Implications for Practice

In this study, the aim was to identify the extent to which an a priori set of behavior support techniques can be implemented and embedded into an efficacious reading curriculum to improve student engagement during instruction. Results suggested that it is feasible and effective at improving engagement to systematically integrate well-researched behavioral techniques (e.g., Simonsen et al., 2015; Wills et al., 2018), such as teaching instructors to (a) identify teach, and review group rules, (b) deliver behavior specific praise and precorrections, and (c) implement a token economy. Furthermore, even though this study used a single reading curriculum, (Voyager Passport), this curriculum shares many characteristics with other small group reading interventions, such as explicit systematic instruction and active learning strategies. Therefore, it is probable that the behavior supports embedded into this curriculum could be used with similar reading curricula.

Overall, students with co-occurring reading difficulties and inattention need support to maintain engagement during reading instruction.
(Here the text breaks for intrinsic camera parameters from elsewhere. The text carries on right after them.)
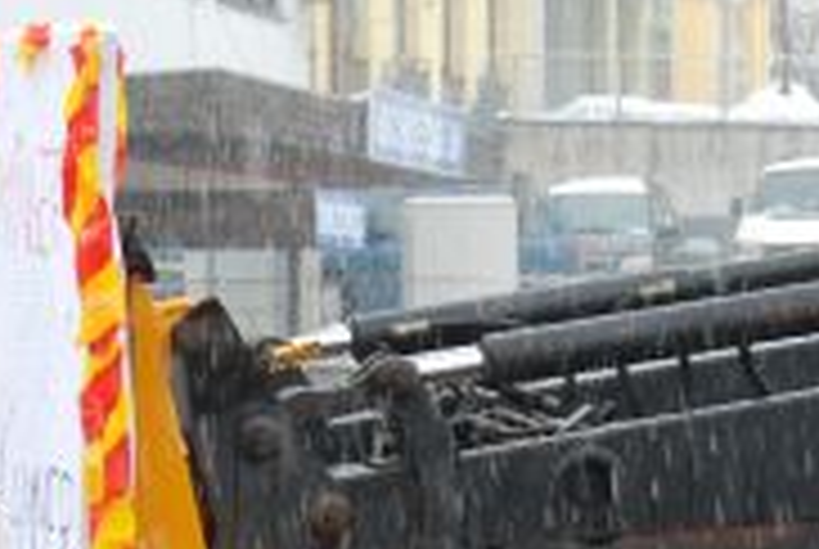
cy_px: 754
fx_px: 5104
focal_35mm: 224
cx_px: 189
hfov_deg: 9.2
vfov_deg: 6.1
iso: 250
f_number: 8
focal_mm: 34
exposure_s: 1/60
Research has suggested the best method to address both reading and engagement may be to do so simultaneously (Burns et al., 2012; Kuchle & Riley-Tillman, 2019; MacDonald et al., 2020; Roberts et al., 2021). Findings from this study suggested that embedding behavior support into an evidence-based reading curriculum led to large Tau-U effect sizes in engagement for two of the three fourth-grade students with co-occurring reading difficulties and inattention. Therefore, the primary implication for practice from this study is that adding behavioral support principles to a standardized reading curriculum has the potential to lead to an increase in the percentage of time students are engaged in the reading instruction.

In conclusion, this study included novel methods to support students with reading difficulties and inattention by embedding antecedent- and consequence-based behavioral supports into reading instruction and by measuring behavior through direct observation measures. To the best of our knowledge, this is the first study to have these study characteristics. Moreover, since procedural fidelity was high and Tau-U effect sizes were large for two of the three students, this study’s intervention shows promise for usability and future research.